Pengenaan PPN Sembako Berpotensi Digugat
Utama

Pengenaan PPN Sembako Berpotensi Digugat

Karena bertentangan dengan Pasal 33 ayat 4 UUD Negara Republik Indonesia Tahun 1945, khususnya terkait dengan prinsip kebersamaan, efisiensi berkeadilan dan menjaga keseimbangan kesatuan ekonomi nasional.

Oleh:
Fitri Novia Heriani
Bacaan 3 Menit
Wakil Ketua MPR yang juga Anggota Komisi III DPR, Arsul Sani. Foto: RES
Wakil Ketua MPR yang juga Anggota Komisi III DPR, Arsul Sani. Foto: RES

Wakil Ketua MPR RI Arsul Sani mempertanyakan rencana pemerintah menerapkan pajak pertambahan nilai (PPN) atas bahan pokok dari sektor pertanian, perkebunan, kehutanan, peternakan dan perikanan karena berpotensi melanggar sila kelima Pancasila yaitu Keadilan Sosial Bagi Seluruh Rakyat Indonesia.
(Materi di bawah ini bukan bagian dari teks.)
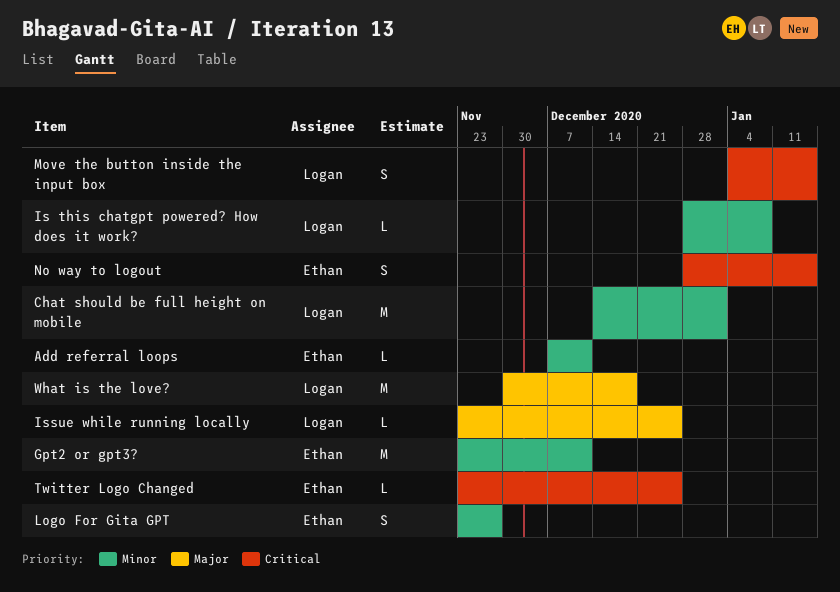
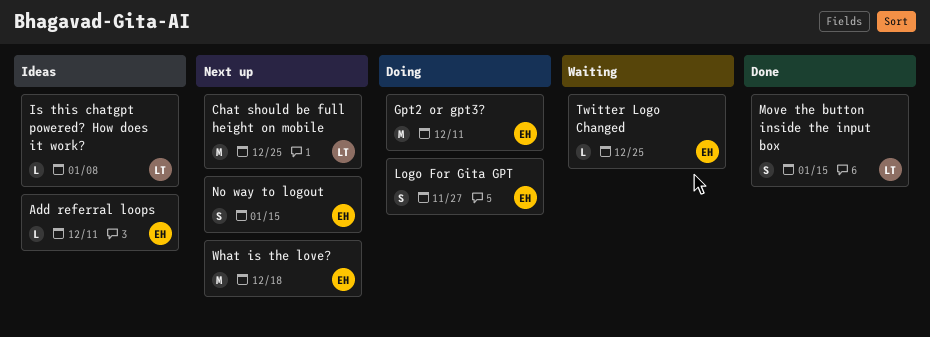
Chat should be full height on mobile, due: Jan 1 -> Dec 25
Issue while running locally: present -> none
What is the love?, owner: Logan -> Ethan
"Konstitusionalitas kebijakan tersebut terbuka untuk dipersoalkan jika nantinya benar-benar masuk dalam UU KUP (Ketentuan Umum Perpajakan)," kata Arsul yang juga Anggota Komisi III yang membidangi masalah hukum di DPR.

Dia menilai kebijakan tersebut terbuka untuk digugat dengan argumentasi bertentangan dengan Pasal 33 ayat 4 UUD Negara Republik Indonesia Tahun 1945, khususnya terkait dengan prinsip kebersamaan, efisiensi berkeadilan dan menjaga keseimbangan kesatuan ekonomi nasional. (Baca: Beragam Risiko Negatif dari Pajak Sembako)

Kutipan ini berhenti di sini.